En daarmee hing weer samen dat we, als jagers-verzamelaars, min of meer monogaam werden en dat vaders (en andere groepsleden) meehielpen bij het grootbrengen van de kinderen, die langer zorg nodig hadden (cooperative breeding). Hetgeen weer gepaard ging met de ontwikkeling van empathie, pro-sociaal gedrag en van taal.
De nieuwe studie A neurochemical hypothesis for the origin of hominids geeft inzicht in de veranderingen in de hersenstructuur en de neurochemie die dat sociale gedrag mogelijk maakten. Als een eenvoudig socioloog begrijp ik daar niet alles van, maar wel net genoeg om het uiterst fascinerend te vinden.
Want de auteurs maken het aannemelijk dat die onderliggende anatomische en neurochemische veranderingen een op een dopamine-gedomineerd striatum gebaseerde persoonlijkheidsstijl in het leven riep.
En dat is een persoonlijkheid waarbij het gedrag sterk door externe factoren wordt gemotiveerd.
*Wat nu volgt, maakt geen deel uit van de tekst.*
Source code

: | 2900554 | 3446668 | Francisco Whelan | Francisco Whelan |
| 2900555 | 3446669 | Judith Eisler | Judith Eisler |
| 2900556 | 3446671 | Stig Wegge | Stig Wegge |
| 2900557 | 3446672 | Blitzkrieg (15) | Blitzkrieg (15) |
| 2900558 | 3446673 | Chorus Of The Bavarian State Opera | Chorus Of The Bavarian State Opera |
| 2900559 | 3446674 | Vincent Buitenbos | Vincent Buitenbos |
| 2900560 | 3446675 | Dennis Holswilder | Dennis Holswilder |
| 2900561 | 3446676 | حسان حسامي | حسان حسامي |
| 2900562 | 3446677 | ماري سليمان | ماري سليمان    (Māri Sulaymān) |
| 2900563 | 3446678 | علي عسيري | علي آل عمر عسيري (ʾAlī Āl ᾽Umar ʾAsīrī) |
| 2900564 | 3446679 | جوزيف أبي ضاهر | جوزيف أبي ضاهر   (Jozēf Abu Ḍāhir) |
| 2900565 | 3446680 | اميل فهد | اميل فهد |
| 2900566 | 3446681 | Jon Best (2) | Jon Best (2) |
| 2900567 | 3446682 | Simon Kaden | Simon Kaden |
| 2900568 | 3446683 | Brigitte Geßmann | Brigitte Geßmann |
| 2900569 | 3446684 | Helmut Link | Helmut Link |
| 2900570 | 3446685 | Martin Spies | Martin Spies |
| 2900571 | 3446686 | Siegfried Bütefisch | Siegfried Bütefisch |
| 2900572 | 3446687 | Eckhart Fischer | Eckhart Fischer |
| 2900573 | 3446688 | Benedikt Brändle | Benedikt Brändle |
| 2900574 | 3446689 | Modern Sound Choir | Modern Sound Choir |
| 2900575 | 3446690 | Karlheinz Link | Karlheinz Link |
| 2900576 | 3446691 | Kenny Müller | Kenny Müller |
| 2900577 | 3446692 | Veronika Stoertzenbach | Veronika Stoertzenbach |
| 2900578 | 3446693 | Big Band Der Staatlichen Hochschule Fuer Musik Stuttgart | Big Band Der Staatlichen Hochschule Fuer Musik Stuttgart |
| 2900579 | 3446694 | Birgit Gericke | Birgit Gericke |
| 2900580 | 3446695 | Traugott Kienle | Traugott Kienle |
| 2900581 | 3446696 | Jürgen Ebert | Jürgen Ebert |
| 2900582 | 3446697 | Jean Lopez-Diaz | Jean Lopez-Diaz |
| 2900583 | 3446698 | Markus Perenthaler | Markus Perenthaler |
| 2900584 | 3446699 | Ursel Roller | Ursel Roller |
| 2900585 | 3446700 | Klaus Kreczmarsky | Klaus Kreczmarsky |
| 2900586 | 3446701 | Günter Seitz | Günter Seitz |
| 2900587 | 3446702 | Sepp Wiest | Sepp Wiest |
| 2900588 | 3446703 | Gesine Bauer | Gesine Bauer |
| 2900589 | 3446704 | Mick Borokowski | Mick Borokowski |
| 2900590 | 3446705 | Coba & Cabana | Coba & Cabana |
Dat zijn aan de ene kant de sociale factoren die behoren tot het leven in een groep, waarin, zoals gezegd, samengewerkt en gedeeld wordt. Wil zo'n groep functioneren, dan moeten de groepsleden sterk op elkaar en op elkaars gedrag en op elkaars bedoelingen betrokken zijn. Er moet dus veel aandacht zijn voor wat anderen doen en een grote bereidheid om zich daar wat van aan te trekken.
Dat lijkt de grondslag te zijn voor de specifiek menselijke gedeelde intentionaliteit. Zie in dat verband het bericht Menselijk vermogen tot samenwerking en pro-sociaal gedrag is aanpassing aan onderlinge afhankelijkheid, met een verwijzing naar het onderzoek van Michael Tomasello. En bedenk dat verlegenheid als persoonlijkheidstrek (in tegenstelling tot stoutmoedigheid) daarmee belangrijk werd. Zie Het menselijke temperament: verlegenheid, eveneens met een verwijzing naar onderzoek van Tomasello.
Maar aan de andere kant moet die motivatie om door externe factoren te worden gemotiveerd, ook zijn uitwerking hebben gehad op onze houding ten opzichte van de fysieke omgeving. Een houding die onze voorouders ertoe aanzette om die omgeving te verkennen en beter te leren kennen, ook los van de directe behoefte van honger hebben en eten gaan zoeken. Onze neiging dus tot kennisverwerving en exploratie van de wereld. Die de grondslag legde voor de ontwikkeling van cultuur en wetenschap.
Dat is fascinerend. Ons pro-sociale gedrag en onze geneigdheid tot kennisverwerving en wetenschap zijn kennelijk onderdeel van een en hetzelfde pakket van aanpassingen dat voor onze overleving cruciaal was..
En fascinerend is dat het onderzoek van Tim Kasser naar wat mensen in het leven nastreven hiermee
geheel overeenkomt. Want volgens dat onderzoek kun je mensen indelen naar of ze meer gemeenschapsaspiraties hebben of meer statuscompetitie-aspiraties. De gemeenschapsmensen streven naar naar zaken als goede relaties met anderen, iets goeds doen voor de maatschappij en anderen bijstaan, terwijl de statuscompetitiemensen erop uit zijn om veel geld te verdienen en om een hoge status te hebben.
En wat blijkt? Het zijn de gemeenschapsmensen, en niet de statuscompetitiemensen, die het belangrijk vinden om zichzelf te ontplooien, dus om hun kennis te vergroten en zichzelf te ontwikkelen.
Die statuscompetitiemensen worden meer gemotiveerd door de interne en individuele drijfveren van geld, status en roem, voor de verwerkelijking waarvan je juist wat minder met anderen rekening moet houden. Zie het bericht Gezondheid en sociale omgeving (9): maakt het uit wat mensen nastreven? voor de negatieve gezondheidseffecten daarvan.